To be a top salesperson, Martin also believes they must have the ability to focus on attaining their goals while being vigilant about tracking their progress. His research found that 84% of these top performers are able to consistently beat their targets. The chance of these people having also played a sport at school is high, something which has made them better suited to the competitive environment of the industry.

Sales management influence

The working habits of your manager can have a huge influence on your working performance, according to Martin, with the quality of time you spend with them weighing more beneficial than the quantity of time. The research also discovered that high-performing sales reps favoured leadership and management traits in their manager, as well as practical experience in the field, and communication and coaching skills.

Sales organisation influence

The overall morale and drive of the sales team has a noticeable impact on individual performances, according to the research. In fact, two-fifths of high performers strongly agreed that their organisation’s sales reps were held accountable against their own quotas.
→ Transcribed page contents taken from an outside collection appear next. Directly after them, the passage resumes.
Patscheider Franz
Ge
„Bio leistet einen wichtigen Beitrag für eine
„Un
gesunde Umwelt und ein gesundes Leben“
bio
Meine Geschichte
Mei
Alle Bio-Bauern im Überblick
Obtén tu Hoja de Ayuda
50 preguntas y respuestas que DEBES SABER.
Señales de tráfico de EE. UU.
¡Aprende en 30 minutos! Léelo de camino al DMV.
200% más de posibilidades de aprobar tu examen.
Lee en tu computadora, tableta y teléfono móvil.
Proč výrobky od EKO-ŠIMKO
Despite this, Martin claimed: “Sales performance is more likely dependant on the attributions of the individual and sales environment characteristics over company-related influences. Establishing credibility requires that messages be conveyed at the recipient’s communication level, not too far below the level of the words that the customer uses.”
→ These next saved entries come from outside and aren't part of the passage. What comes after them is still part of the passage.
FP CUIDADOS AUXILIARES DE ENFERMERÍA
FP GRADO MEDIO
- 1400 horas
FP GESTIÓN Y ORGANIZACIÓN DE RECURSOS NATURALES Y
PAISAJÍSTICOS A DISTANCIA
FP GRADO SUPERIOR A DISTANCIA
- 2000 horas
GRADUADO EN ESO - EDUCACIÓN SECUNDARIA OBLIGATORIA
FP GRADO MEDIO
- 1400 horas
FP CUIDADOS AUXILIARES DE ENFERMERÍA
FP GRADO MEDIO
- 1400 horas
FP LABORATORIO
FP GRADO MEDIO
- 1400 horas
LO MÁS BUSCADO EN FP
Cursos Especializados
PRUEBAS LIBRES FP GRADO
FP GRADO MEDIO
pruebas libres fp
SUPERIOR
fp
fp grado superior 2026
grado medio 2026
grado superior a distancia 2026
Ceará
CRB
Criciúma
While Martin’s traits can be applied to any form of sales representative, within the Pharma industry the usual prerequisites apply. Candidates need to have a strong work ethic, a demonstrable ability to work within a team, good spoken and written communication skills, as well as the initiative to set up meetings and conferences on their own accord.

Ben Chadwick, Head of Sales and Marketing at Carrot Pharma Recruitment, said: “The NHS has changed and continues to evolve therefore the traditional role of a Sales Rep no longer truly exists. Gone are the days when the role was just a transactional relationship. The NHS now demands and expects more therefore a “value added proposition” from the Sales Rep is required. The Pharma Sales Rep has had to adapt quickly in order to successfully promote their product.

“Now, a Sales rep needs to be accountable. As sales teams have reduced in size, so the Sales Rep is expected to work autonomously. Much of their role is based around account planning; they need to be able to interpret complex sales data and identify new and potential accounts whilst maintaining and growing existing ones. They need to identity the key influencers and engage with them-  therefore much of the role is now working cross functionally with both internal and external stakeholders. A good Sales Rep needs to be both resilient and innovative and have passion for their products... every action needs to be taken with the patient at the centre of the plan... patient centricity is an absolute must.”